This protein reacts when a quantum of light enters the eye and absorbs it. Then amazing things happen; a complex biochemical reaction system is activated, which produces a response (Fig. 1, part B) in the form of an electrical impulse even to a single quantum of light. The signal in the photosensitive layer is amplified 100 thousand times. It goes for primary processing to the nerve cells of the eye, and then to the brain, where the visual image is formed.
The brain is economical; it forms an image “pixel by pixel” in the most difficult situations (the most expensive mode). Usually the brain tries to pick up a similar picture from memory, i.e. from what was previously seen. And only when the understanding comes that the discrepancy is very large, the corresponding construction begins.
“The fact is that the main task of the brain is not development, not the search for optimal solutions, not thinking about situations. Everything is much simpler and more prosaic. The brain is interested in maintaining the vitality of the body, achieving this in the simplest way and spending a minimum of energy. Therefore, it often the beginning of any new business is accompanied by a state of anxiety, the emergence of fears and doubts. This is the brain sabotaging the task, which forces it to leave the comfort zone.”

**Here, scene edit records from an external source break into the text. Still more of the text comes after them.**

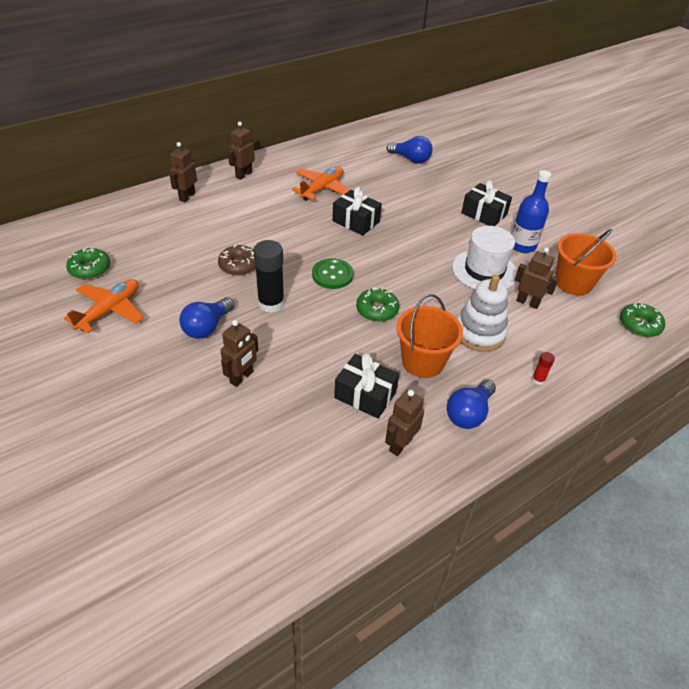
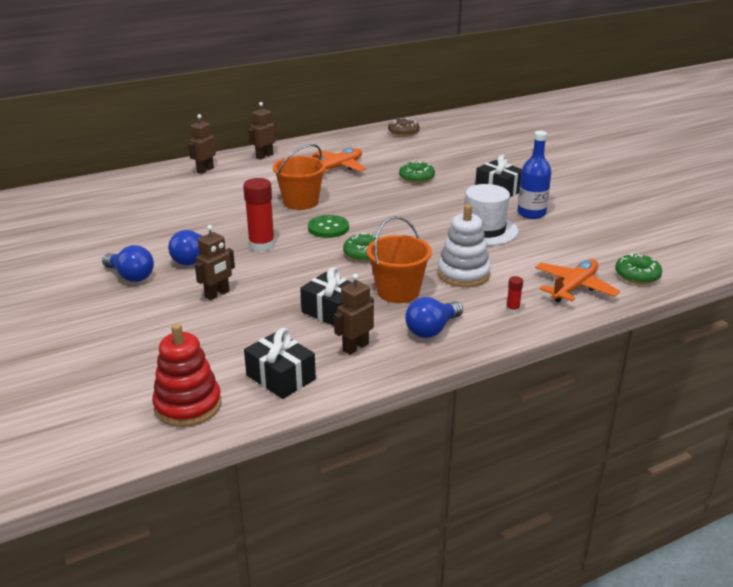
camera: 10 degrees right, 15 degrees down
(90, 269) = (100, 216): green donut -> green donut (416, 178)
(109, 311) = (109, 244): orange plane -> orange plane (574, 288)
(239, 265) = (239, 218): brown donut -> brown donut (403, 132)
(249, 546) = (188, 405): none -> red stacking toy
(271, 303) = (262, 245): black glue stick -> red glue stick
(356, 221) = (364, 191): black gift -> black gift (281, 377)
(411, 159) = (436, 148): blue light bulb -> blue light bulb (131, 276)
(527, 302) = (522, 254): brown robot -> none
(573, 283) = (576, 242): orange bucket -> orange bucket (300, 202)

In the retina (in its nerve cells), the most complex processing of primary visual information and its encoding occurs. Information presented in this form (impulses) is transmitted to the brain. When the retina is in normal condition, this is how the eye works. When the condition of the retina changes (during disease) due to the destruction and death of cells in the light-sensitive layer, blindness occurs.
What and how to do for those who have lost their sight
A hereditary disease is known – retinitis pigmentosa, associated with degeneration of retinal cells. It causes progressive vision loss. There is no effective treatment for retinitis pigmentosa today. A significant proportion of cases of this disease are associated with disorders in the gene encoding rhodopsin. This gene is important for the functioning of two types of receptor cells in the retina. These are rods, which have good light sensitivity, but are not capable of providing color vision, and cones, which allow one to distinguish color, but are less sensitive to light intensity. In patients with retinitis pigmentosa, rod cells die rather quickly, but cones, having lost the ability to perceive light, live for a long time.
Now science is giving a chance to restore vision to those whose retina, its first layer, has been lost or destroyed. This chance is provided by optogenetics – a technique for studying the work of nerve cells, based on the introduction of special channels into their membrane – opsins that respond to excitation by light. The idea of controlling neurons “pointwise” was first clearly expressed in 1979 by Francis Crick (who received the Nobel Prize for the discovery of the structure of DNA). Twenty years later, in 1999, he proposed using light to excite neurons.
A problem arose – how to deliver light exposure (impulses) to the brain to the nerve cells. A very simple and obvious way is to drill into the skull and insert a light guide fiber.
In addition, there is a problem in supplying brain cells with rhodopsin.
There are two ways to deliver the rhodopsin gene into brain cells. The first involves obtaining a transgenic organism. For example, the rhodopsin gene can be inserted into the mouse genome at the embryonic stage, and then all cells of the body will contain it. But this gene will not work in all cells, but only where it is activated. Gene activity can be controlled.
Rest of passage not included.